The magnitude, speed, and difficulty to control fires cause loss of natural and economic resources. In Mexico, around 7,000 forest fires burned more than 340,000 hectares in 2012 and 413,216 hectares in 2013, according to the report of the National Forestry Commission of Mexico [2, 3]. In the state of Nuevo Leon, Mexico, every year large areas of vegetation are affected, damaging soil, wildlife, livestock, agriculture, hydrology, air, and scenic value (280 hectares in 2012, and 583 hectares in 2013, according to CONAFOR [2, 3]). The most affected areas are the pine-oak forests and piedmont shrub lands are located along the range mountain called Sierra Madre Oriental, one of the main forested areas at country level. Although Nuevo Leon was part of the Ten Mexican States having lowest burned surface in 2013, the problem is the cumulative effects that recurrent fires make to the matrix of soil, vegetation, water, and wildlife. The fire season extends from January to August with the months of highest incidence being March and April. Both the government and the local people traditionally cope with the forest fires with reactive measures, facing the problem with the available resources they have at the time that fire events come out. Forest fires are commonly suppressed through ground and aerial means. In the latter case airborne crafts, helicopters, take water from nearby localities, which do not always have enough water sources, nor are located close enough to the problem. This way to fight forest fires requires improvement for better efficiency. For this reason, it is extremely important to create and develop efficient strategies to control forest fires effectively and minimize aftermaths.
The deployment of firefighters, pumper trucks, light vehicles, open firewall machines, and gondolas to transport bulldozers all contribute to the cost of extinguishing a forest fire. The list of human and material resources that can be mobilized to a forest fire is long and varied. A light vehicle used to combat fire costs approximately 288 euros an hour as discussed by Cáceres [4]. Additionally, Cáceres [4] calculated that sixty minutes of flight for a helicopter with more than 1,500 liters water discharge capacity exceeds 3,300 euros. Due to the magnitude of the potential ecosystem damage and the high cost of controlling fires, it is crucial to optimize the logistics of firefighting.

• **DATA FOR THE TASK**
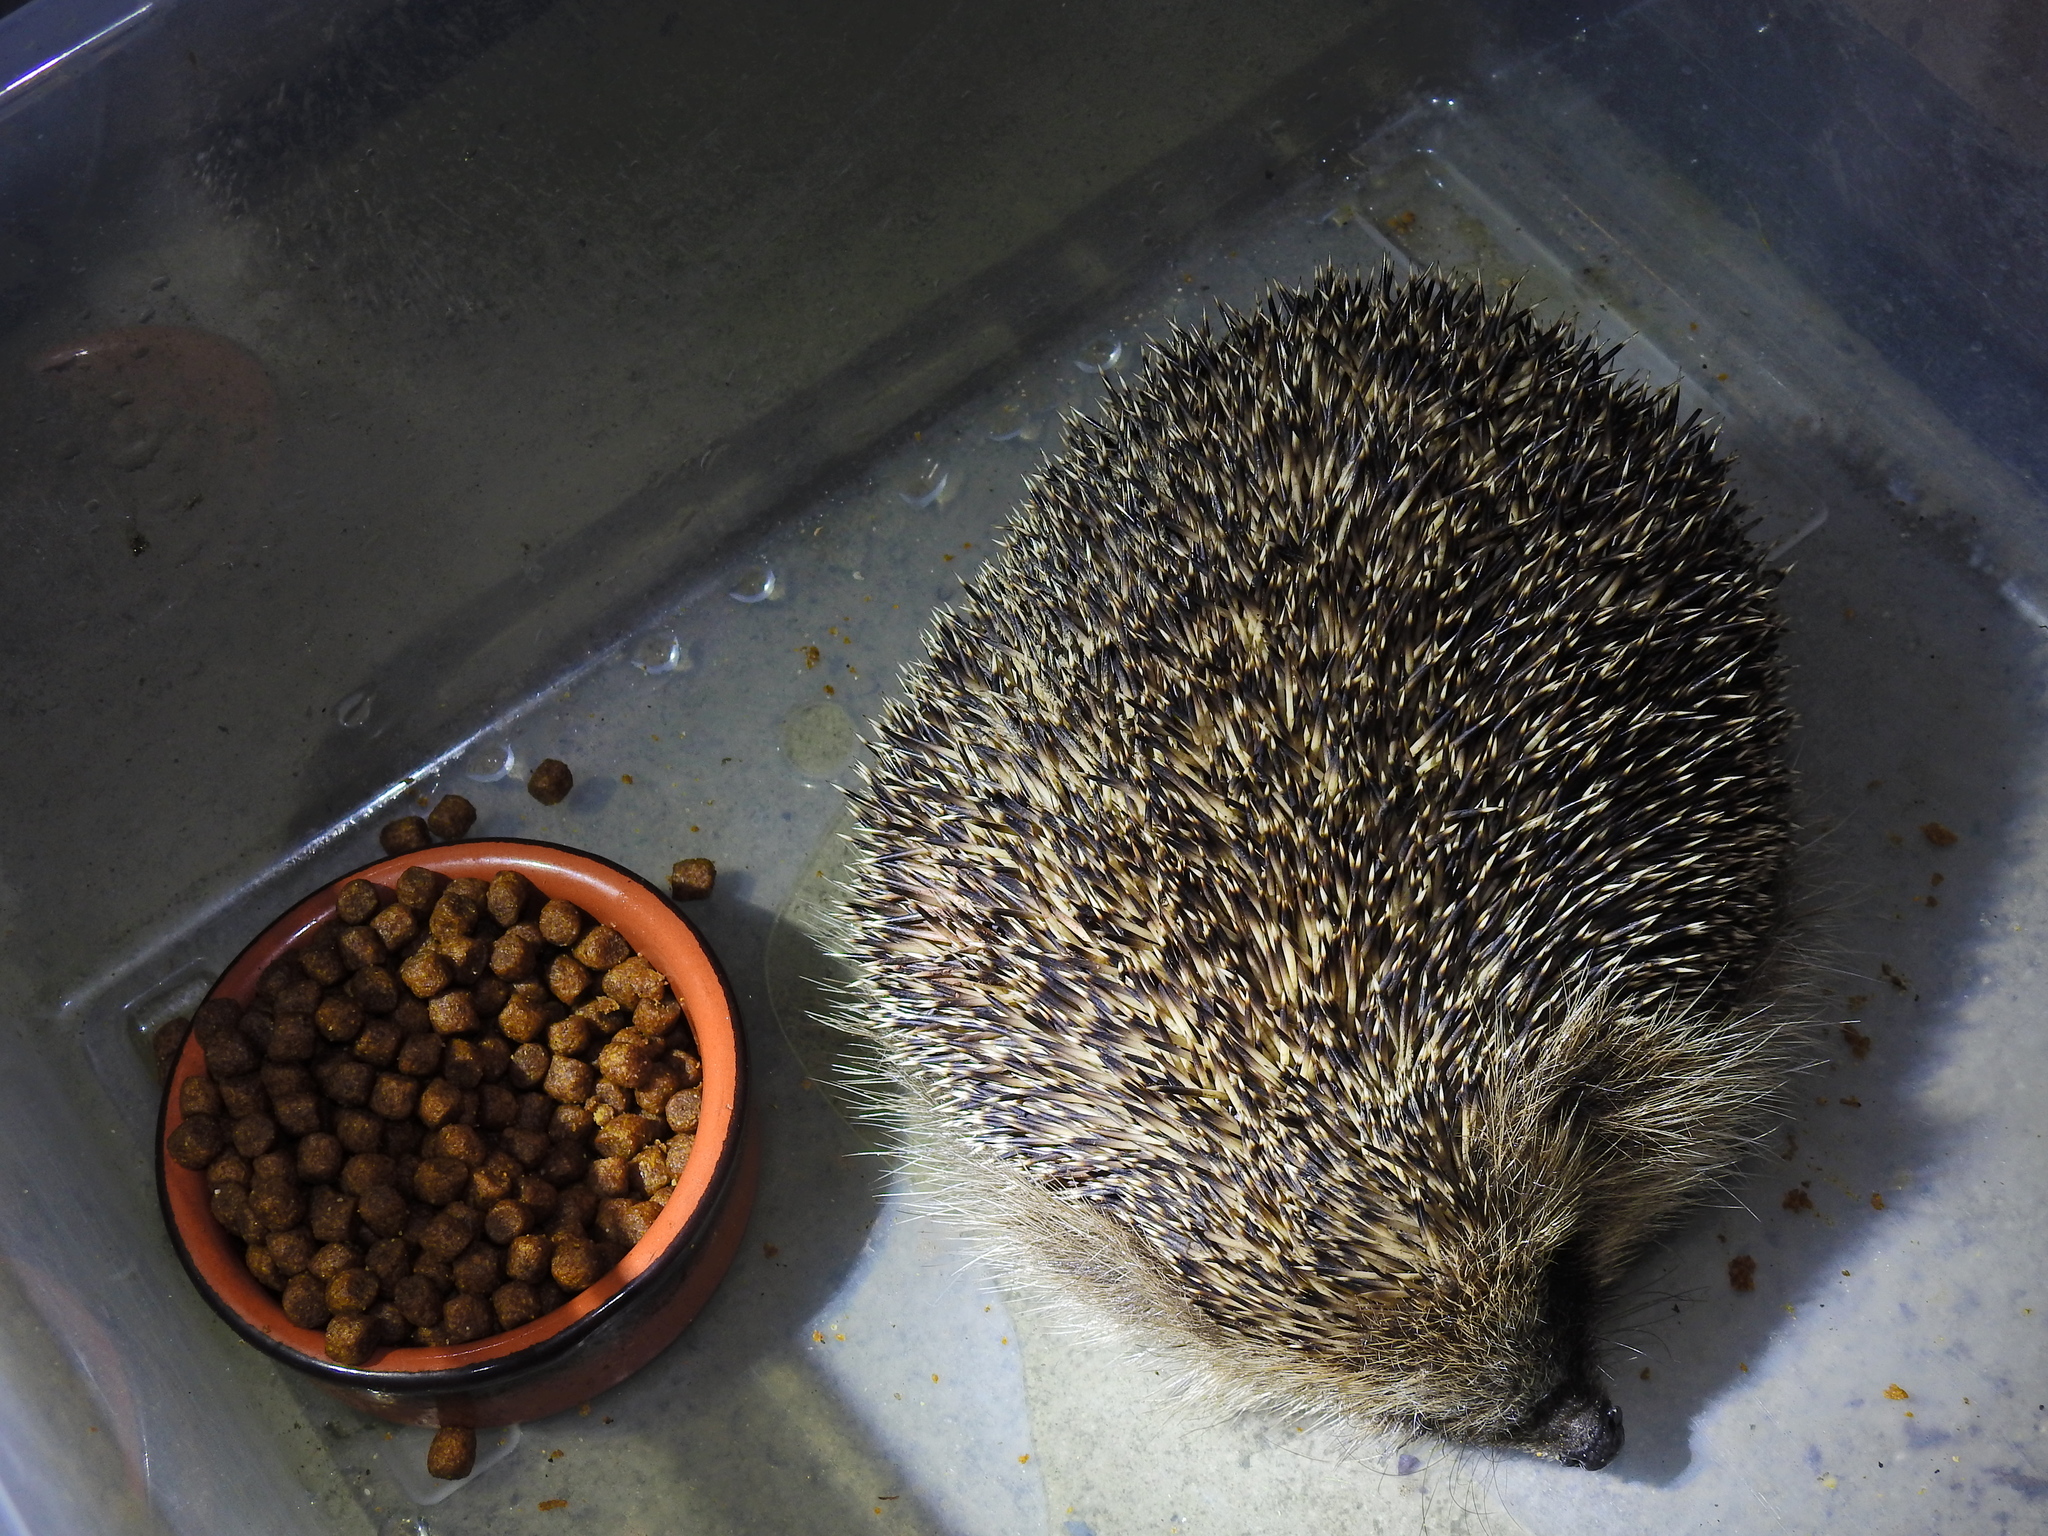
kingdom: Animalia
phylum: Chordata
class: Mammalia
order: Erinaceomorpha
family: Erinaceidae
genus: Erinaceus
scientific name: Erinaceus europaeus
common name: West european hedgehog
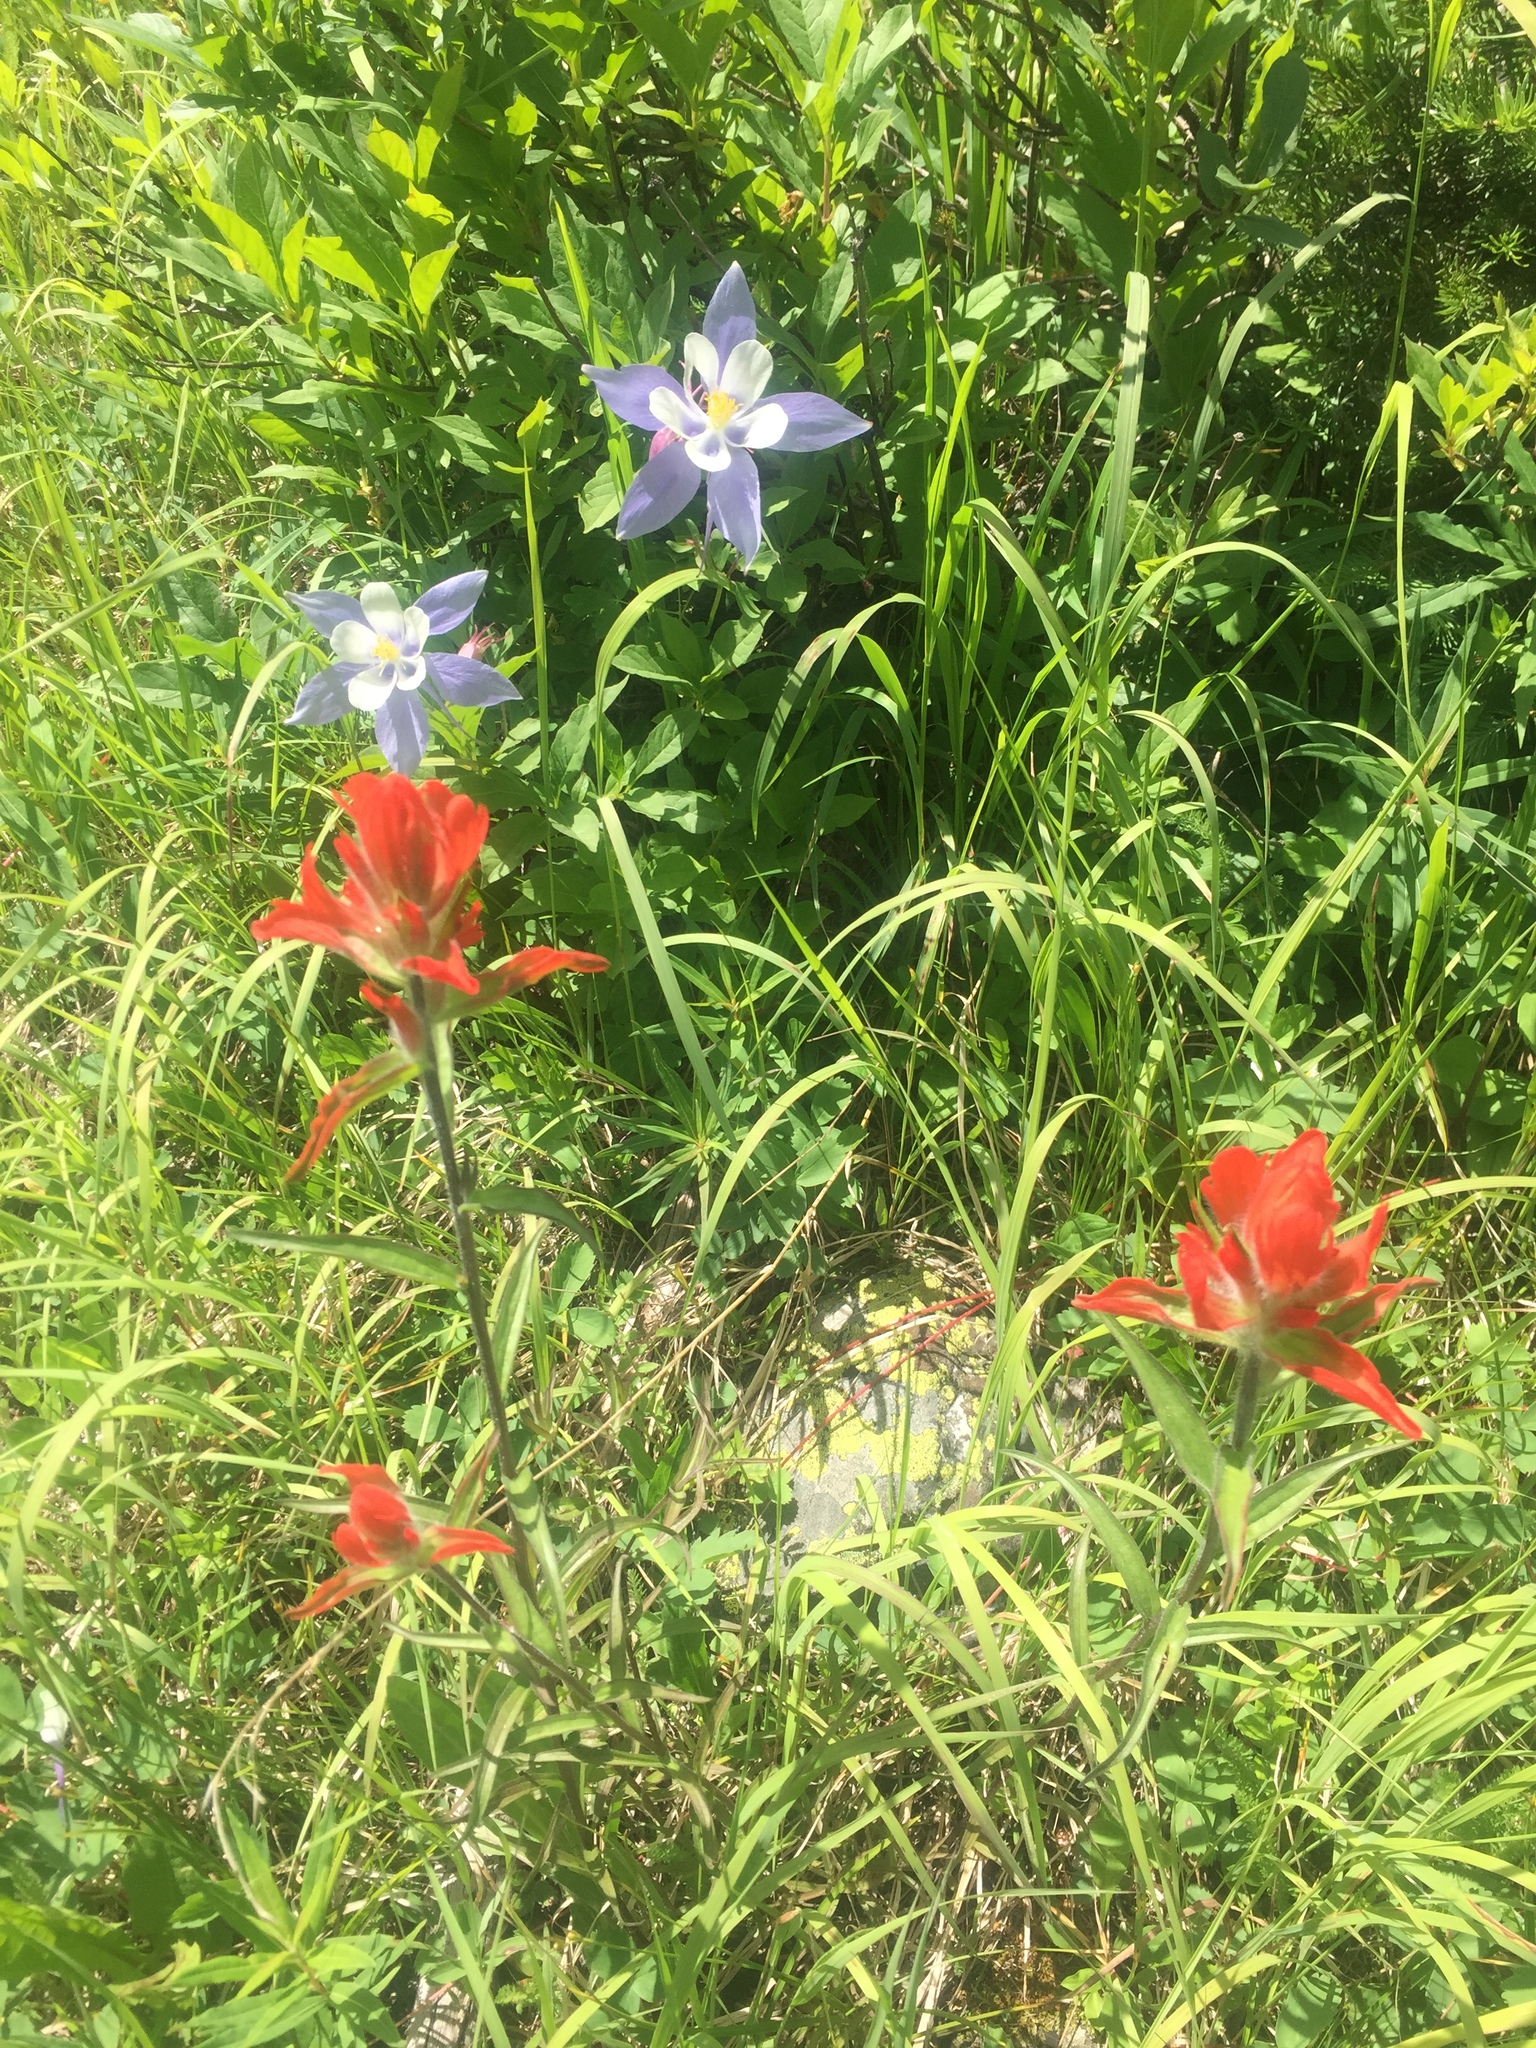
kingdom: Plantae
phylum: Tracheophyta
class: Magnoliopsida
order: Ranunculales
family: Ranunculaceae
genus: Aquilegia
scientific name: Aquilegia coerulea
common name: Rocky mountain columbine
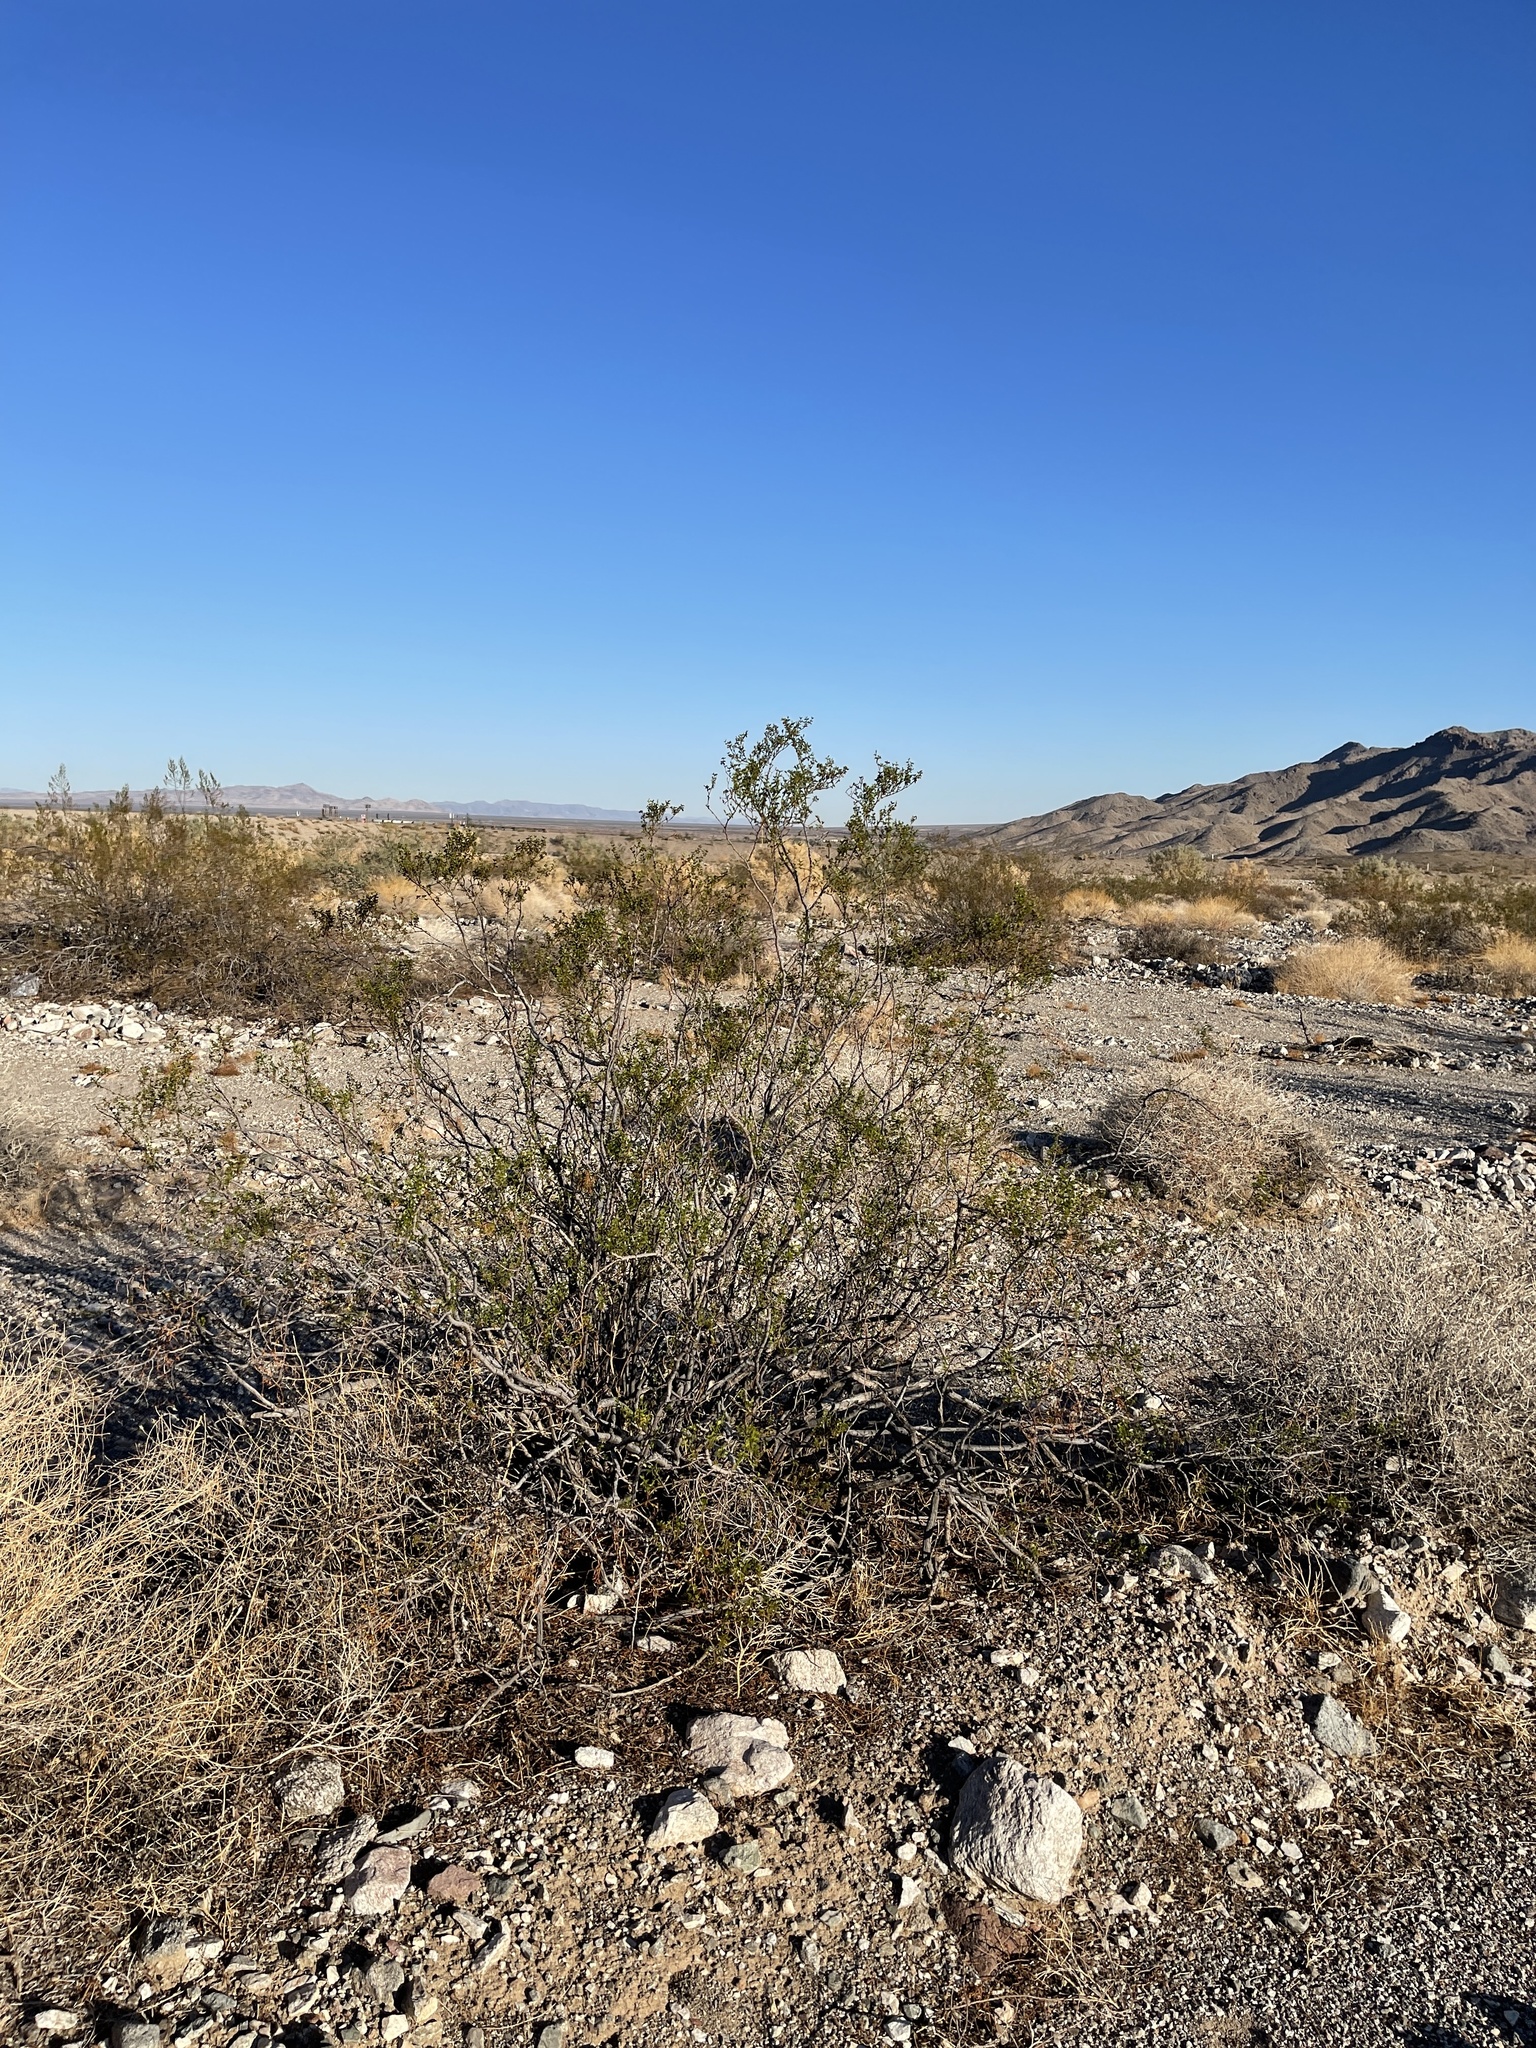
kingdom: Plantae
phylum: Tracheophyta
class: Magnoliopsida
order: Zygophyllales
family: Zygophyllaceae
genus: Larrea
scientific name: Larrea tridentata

• **WORK INSTRUCTIONS**
a: In the passage on firefighting costs, rewrite the part that opens with the words containing "The deployment of" and closes with "logistics of firefighting.", putting "dollars" wherever "euros" stands.
b: Copy every line of the taxonomy records word for word, from the first kingdom entry to the last scientific name, leaving out the pictures.

• **WRITTEN RESPONSES**
a:
The deployment of firefighters, pumper trucks, light vehicles, open firewall machines, and gondolas to transport bulldozers all contribute to the cost of extinguishing a forest fire. The list of human and material resources that can be mobilized to a forest fire is long and varied. A light vehicle used to combat fire costs approximately 288 dollars an hour as discussed by Cáceres [4]. Additionally, Cáceres [4] calculated that sixty minutes of flight for a helicopter with more than 1,500 liters water discharge capacity exceeds 3,300 dollars. Due to the magnitude of the potential ecosystem damage and the high cost of controlling fires, it is crucial to optimize the logistics of firefighting.

b:
kingdom: Animalia
phylum: Chordata
class: Mammalia
order: Erinaceomorpha
family: Erinaceidae
genus: Erinaceus
scientific name: Erinaceus europaeus
common name: West european hedgehog
kingdom: Plantae
phylum: Tracheophyta
class: Magnoliopsida
order: Ranunculales
family: Ranunculaceae
genus: Aquilegia
scientific name: Aquilegia coerulea
common name: Rocky mountain columbine
kingdom: Plantae
phylum: Tracheophyta
class: Magnoliopsida
order: Zygophyllales
family: Zygophyllaceae
genus: Larrea
scientific name: Larrea tridentata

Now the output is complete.